Although some experts remained sceptical in the absence of data from the third phase of the trial, the development boosted risk sentiment and suppressed safe-haven gold on Tuesday.

Meanwhile, White House adviser Kellyanne Conway pointed out that US President Donald Trump will hold a news conference on Tuesday to release an update on six coronavirus vaccines.

Market boss Peter Schiff said, "nothing goes up every day, and gold and silver will not be an exception to this rule." Without a bull market that is rising every day, there will always be moments of depression. "

Ole Hansen, head of Commodity Strategy, Saxo BankUs real yields and the US dollar have risen in recent days, eliminating the two main drivers behind the recent rise in gold prices. Gold is accelerating its decline as short-term traders who have taken advantage of the recent stock market rally want to exit the market.

However, Hansen believes that the fall in gold prices is a consolidation after a sharp rise earlier this year. Gold remains bullish due to rising inflation, negative real interest rates and the possibility of a yield curve in the US.

George Gero, Managing Director of Royal Bank of Canada Wealth ManagementGold prices have fallen below $2000 an ounce, as profit-taking triggered stops, he said.

George Gero said, "the US stimulus bill has been shelved, global stock markets have improved, and the warmest news of the pandemic and Russia's current vaccine." As ETF sellers increase volatility, gold's profit recovery period offsets sell stops. Gero said. 'most gold buyers have been very sensitive to prices recently, which increases volatility,'he said.

"buyers may wait for the selling to fade, as the selling may receive a margin call and follow the selling the next day," he said. "

Us stocks gold and silver stocks fell collectively

As gold and silver prices fell, US gold and silver stocks fell collectively, with silver ETF-iShares falling by more than 7 per cent and gold ETF-SPDR by more than 4 per cent at one point. Pan am silver fell more than 7%, Barrick gold and Paramount gold fell more than 6%, Yamana gold fell nearly 6%, Newmont mining fell more than 5%.
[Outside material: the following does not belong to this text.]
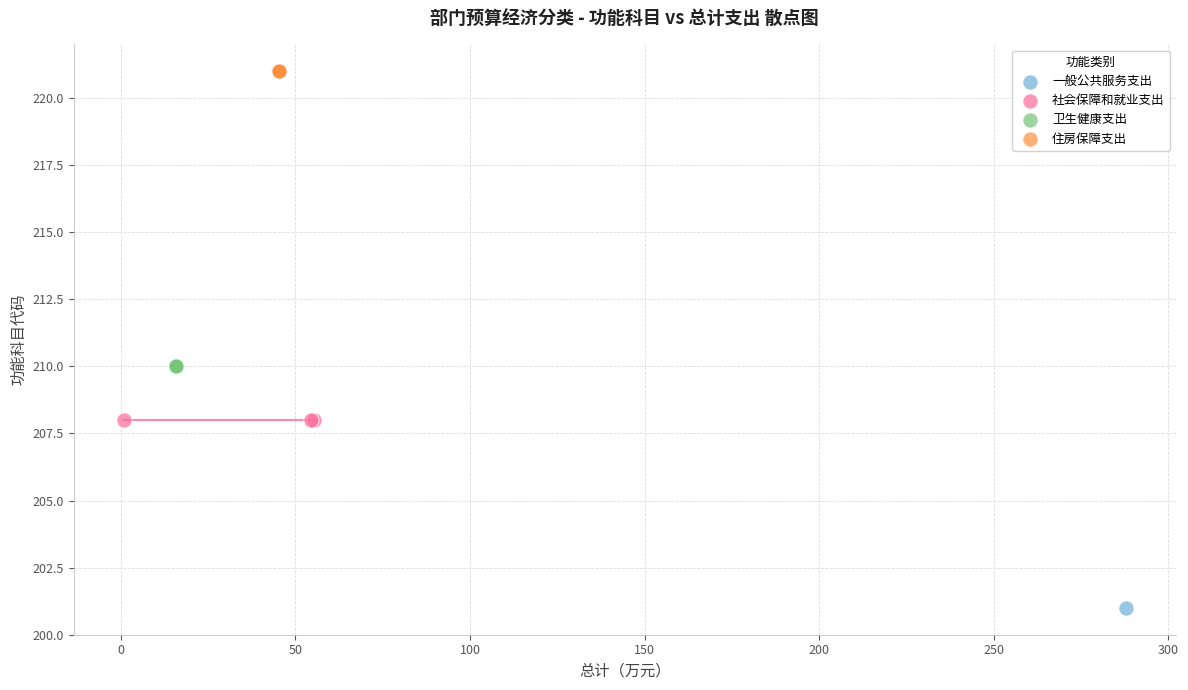

Which series reaches the minimum Y coordinate?

一般公共服务支出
Is this the end of the gold market?

Economist Citigroup IncGold prices will hit $2100 an ounce in the third quarter and could rise to $2300 an ounce in the next six to 12 months, according to the latest forecast; the risks to gold prices are mainly upside.
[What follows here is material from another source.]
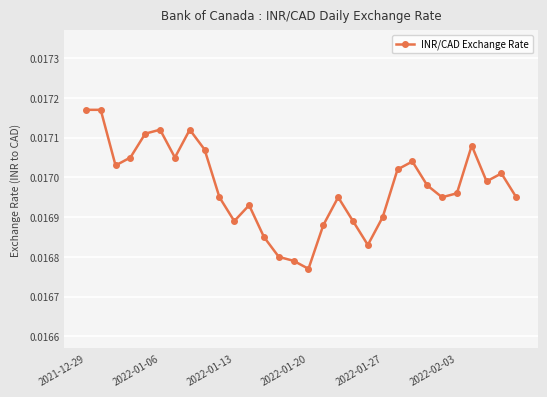

True or false: there are more than 0 points higher than both neighbors.

True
Ole Hansen, head of commodity strategy at Saxo Bank, pointed out thatReal US yields and the dollar have risen in recent days, eliminating the two main drivers behind the recent rise in gold prices. Gold is accelerating its decline as short-term traders who have taken advantage of the recent stock market rally want to exit the market. However, I personally believe that this round of gold price decline is the consolidation after a sharp rise earlier this year. Gold remains bullish due to rising inflation, negative real interest rates and the possibility of a yield curve in the US.

China Merchants BankIt is believed that the recent adjustment of precious metals is mainly due to the higher-than-expected increase in July non-farm payrolls data released by the United States on Friday night, the correction of real interest rates on US debt and a rebound in low levels, while the price of gold fell. In addition, gold experienced a sharp rise in the early period, in the technology is seriously overbought, long trading has been relatively crowded, there is a pullback demand.

But they do not think that the bull market in gold is over, and the current correction is normal after the rally. The first support level below is expected to be $1930. If it loses, it could fall into the support range of $1860-1900. From a trend point of view, real interest rates in the dollar are expected to continue to decline under the combined effect of the Fed's "policy hand" and the gradual recovery of the inflation hub. In other words, the rising logic of gold trend has not changed, and bulls can continue to hold.

Edit / lydiali

The translation is provided by third-party software.